Oggi ci troviamo nella medesima situazione, anche se in una forma più spudorata: lockdown totale del cosiddetto tempo libero, se si esce da casa è per andare a lavorare. Quello che però ci sembra cambiato è l’atteggiamento generale. Se inizialmente le restrizioni sortivano un effetto immediato e tangibile, svuotando le strade e i luoghi di ritrovo, un anno dopo quelle stesse restrizioni appaiano sempre più vuote. Vediamo così, in piena zona rossa, che tante persone decidono di forzare i limiti delle interpretazioni di legge. Noi crediamo che uno dei principali motivi di questo cambiamento nei comportamenti è la percezione crescente, più o meno consapevole, che insieme agli scopi sanitari (diminuire i contagi e le morti, principalmente) le misure anti-covid sono guidate anche da un tentativo di puro controllo sociale. Non si spiegherebbero altrimenti ridicole misure come quelle imposte per lo scorso weekend di Pasqua: poliziotti dispiegati per assicurarsi che le persone si spostassero soltanto per andare a rinchiudersi con amici e parenti in spazi chiusi, e per reprimere qualsiasi iniziativa all’aria aperta — infinitamente più sicure da un punto di vista sanitario. Così, nel brulichio di micro-pratiche di resistenza allo stato pandemico, rimangono a girare a vuoto gli sbirri, costretti ad affacendarsi per assegnare arbitrarimente le loro multe.

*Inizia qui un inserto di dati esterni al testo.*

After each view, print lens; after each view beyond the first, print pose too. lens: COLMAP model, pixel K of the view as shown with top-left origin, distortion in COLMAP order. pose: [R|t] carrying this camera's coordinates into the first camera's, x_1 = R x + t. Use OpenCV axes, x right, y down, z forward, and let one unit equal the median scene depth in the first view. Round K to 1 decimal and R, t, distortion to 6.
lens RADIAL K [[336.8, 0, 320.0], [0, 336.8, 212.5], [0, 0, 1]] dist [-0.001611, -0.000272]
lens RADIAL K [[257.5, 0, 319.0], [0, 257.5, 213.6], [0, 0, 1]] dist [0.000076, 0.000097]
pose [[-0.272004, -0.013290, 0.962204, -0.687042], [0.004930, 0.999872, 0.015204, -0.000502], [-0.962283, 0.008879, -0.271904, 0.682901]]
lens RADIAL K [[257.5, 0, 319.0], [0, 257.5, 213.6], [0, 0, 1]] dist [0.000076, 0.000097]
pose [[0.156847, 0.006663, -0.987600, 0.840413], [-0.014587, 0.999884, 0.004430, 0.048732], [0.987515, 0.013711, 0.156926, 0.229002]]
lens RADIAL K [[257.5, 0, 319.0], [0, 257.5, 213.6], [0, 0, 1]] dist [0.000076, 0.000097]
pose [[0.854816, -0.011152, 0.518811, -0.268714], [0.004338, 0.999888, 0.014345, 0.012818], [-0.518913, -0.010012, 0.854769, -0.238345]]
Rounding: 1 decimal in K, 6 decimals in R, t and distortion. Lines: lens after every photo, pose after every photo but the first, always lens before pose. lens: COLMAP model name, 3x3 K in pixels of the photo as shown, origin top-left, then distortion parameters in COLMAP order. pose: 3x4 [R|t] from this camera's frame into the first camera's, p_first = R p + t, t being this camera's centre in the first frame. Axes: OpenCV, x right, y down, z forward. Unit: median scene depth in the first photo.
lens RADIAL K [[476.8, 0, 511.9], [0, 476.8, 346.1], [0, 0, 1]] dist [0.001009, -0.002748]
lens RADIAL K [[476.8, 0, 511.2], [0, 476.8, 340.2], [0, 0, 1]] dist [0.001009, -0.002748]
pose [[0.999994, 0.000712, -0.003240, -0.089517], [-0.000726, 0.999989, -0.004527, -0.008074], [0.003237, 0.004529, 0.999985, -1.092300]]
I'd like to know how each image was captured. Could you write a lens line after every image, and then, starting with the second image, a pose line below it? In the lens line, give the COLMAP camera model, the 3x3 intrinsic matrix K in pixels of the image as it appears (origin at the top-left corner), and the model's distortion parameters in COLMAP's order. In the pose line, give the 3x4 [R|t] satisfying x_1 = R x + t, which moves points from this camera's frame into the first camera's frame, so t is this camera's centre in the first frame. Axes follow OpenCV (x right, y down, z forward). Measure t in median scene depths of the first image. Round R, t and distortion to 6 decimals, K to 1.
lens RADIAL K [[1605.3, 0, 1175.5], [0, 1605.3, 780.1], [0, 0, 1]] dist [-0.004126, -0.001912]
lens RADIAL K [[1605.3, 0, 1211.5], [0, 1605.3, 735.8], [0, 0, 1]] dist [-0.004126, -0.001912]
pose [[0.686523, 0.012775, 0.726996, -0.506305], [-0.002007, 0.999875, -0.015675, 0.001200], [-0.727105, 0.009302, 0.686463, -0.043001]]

Se all’inizio il virus sembrava insomma un’entità astratta e assoluta, ora l’esperienza ci insegna quanto la pandemia sia in realtà un fatto naturale e sociale al tempo stesso. Sorridiamo quindi complici alla persona che si siede su una panchina a prendere un po’ di sole, al gruppetto di ragazzi che si trova al parco, all’anziano che si beve un bicer. Con tante sfumature, si tratta perlopiù di situazioni a basso rischio sanitario:  stanno all’aria aperta, come è giusto che sia, dove gli stessi spazi permettono il distanziamento necessario per evitare i contagi.

A questo diffuso evento di insubordinazione all’assurdità del potere, dovremmo forse aggiungere alcuni elementi. La critica di questi dispositivi – il coprifuoco, la chiusura forzata in casa, le assurde possibilità di andare all’estero, ma non ad esempio in campagna – ha bisogno di rendersi una forza che sia in grado di scalfire l’impianto governativo. Dovremmo parlare dei vaccini (di come vengono prodotti; del loro significato per proteggere la popolazione più fragile, cosa tutt’altro che al primo posto nel piano militare che hanno organizzato), di come si distribuisce la ricchezza in questa situazione, delle spese militari che crescono vertiginosamente, della sanità e della cura di fronte ad una pandemia. Per ora ci consola l’intesa che troviamo sempre più spesso in strada, che potrà divenire solidarietà preziosa quando i nodi di questa assurda situazione verranno al pettine.